Aus einem Sim-Racing-Hobby ist eine feste Marke geworden
Heusinkveld ist eine niederländische Sim-Racing-Marke aus Groningen. Auf der eigenen Website beschreibt das Unternehmen seinen Ursprung ausdrücklich als Hobby, aus dem mit der Zeit eine Firma geworden ist – mit dem Ziel, realistische, innovative und hochwertige Sim-Racing-Hardware zu entwickeln. Genau das passt bis heute sehr gut zur Marke: Heusinkveld wirkt nicht wie klassische Gaming-Peripherie, sondern wie ein Hersteller mit starkem Engineering-Fokus.
Nicht aus dem Gaming-Regal gedacht
Was Heusinkveld besonders macht, ist die klare technische Ausrichtung. Die Marke positioniert sich nicht über bunte Zusatzfunktionen, sondern über Präzision, Einstellbarkeit und ein möglichst realistisches Fahrgefühl. Dieser Ansatz zeigt sich schon in der Markenbeschreibung selbst und zieht sich auch durch Produktwelt, Software und Support.
Pedale stehen klar im Mittelpunkt
Im Kern ist Heusinkveld vor allem für Pedale bekannt. Das Sortiment ist auf der offiziellen Website klar gegliedert und umfasst unter anderem die Sprint Pedals, die Ultimate+ Pedals, einzelne Pedale, Zubehör, Upgrades sowie ergänzend Handbremsen und Schalteinheiten. Gerade diese Fokussierung macht die Marke im Sim-Racing so stark: Heusinkveld ist für viele Nutzer zuerst eine Pedalmarke – und genau darüber hat sich der Name aufgebaut.
Dort stark, wo Kontrolle und Einstellbarkeit zählen
Ein wichtiger Teil der Markenidentität liegt in der Feinabstimmung. Heusinkveld hebt bei den Ultimate+ Pedals die eigene SmartControl-Software hervor, mit der sich Kalibrierung, Kennlinien, Totzonen und mehrere Profile anpassen und speichern lassen. Seit 2023 ergänzt SmartControl Live diesen Ansatz sogar um die Möglichkeit, Controller-Einstellungen direkt während der Fahrt zu verändern. Das zeigt sehr gut, wie Heusinkveld denkt: Hardware und Software sollen zusammen ein möglichst präzise anpassbares System ergeben.

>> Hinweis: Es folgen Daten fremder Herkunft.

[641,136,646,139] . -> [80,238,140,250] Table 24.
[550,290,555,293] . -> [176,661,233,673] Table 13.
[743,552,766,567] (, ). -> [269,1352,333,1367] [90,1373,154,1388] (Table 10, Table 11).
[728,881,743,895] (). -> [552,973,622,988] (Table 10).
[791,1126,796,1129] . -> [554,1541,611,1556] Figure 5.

Mehr als nur Pedale, aber immer nah an der Fahrsimulation
Auch wenn Pedale den Kern bilden, ist das Portfolio inzwischen breiter. Offiziell führt Heusinkveld heute außerdem Handbremsen, Schalter wie MagShift und MagShift Mini, Zubehör, Upgrades und seit 2025 mit Heusinkveld One sogar ein eigenes Lenkrad. Damit bleibt die Marke zwar klar auf Sim-Racing-Hardware konzentriert, entwickelt ihr Ökosystem aber schrittweise weiter.
Entwickelt und montiert in den Niederlanden
Ein weiterer Pluspunkt ist die vergleichsweise klare Fertigungs- und Unternehmensstruktur. Heusinkveld betont auf der eigenen Website, dass die Produkte in den Niederlanden entwickelt und montiert werden. In einem offiziellen Einblick in den Betrieb spricht das Unternehmen zudem von einem Team aus Ingenieuren sowie Mitarbeitern für Montage, Logistik, Support und weitere Bereiche. Das passt gut zur Marke, weil es die Nähe zwischen Entwicklung, Produktion und Kundenbetreuung unterstreicht.
Sim-Racing mit sportlichem Ernst statt bloßer Peripherie
Spannend an Heusinkveld ist auch, dass die Marke ihr Umfeld sichtbar aus dem Sim-Racing selbst heraus aufbaut. Mit Team Heusinkveld und weiteren Esports-Partnerschaften ist die Marke seit vielen Jahren im Wettbewerbsumfeld präsent. Dadurch wirkt Heusinkveld nicht wie ein Hersteller, der nur Produkte ins Regal stellt, sondern wie eine Marke, die eng mit der aktiven Sim-Racing-Szene verbunden ist.
Für wen Heusinkveld besonders interessant ist
Heusinkveld passt gut zu Sim-Racern, die ihre Hardware bewusst auswählen und dabei Wert auf Präzision, Einstellbarkeit und technische Substanz legen. Besonders interessant ist die Marke für Fahrer, die bei Pedalen und Bedienelementen ein realistisches, belastbares und sauber abstimmbares System suchen. Wer Sim-Racing nicht als gewöhnliches Gaming-Zubehör betrachtet, sondern als ernsthaftes Setup mit klarer Performance-Ausrichtung, findet hier eine sehr starke Marke.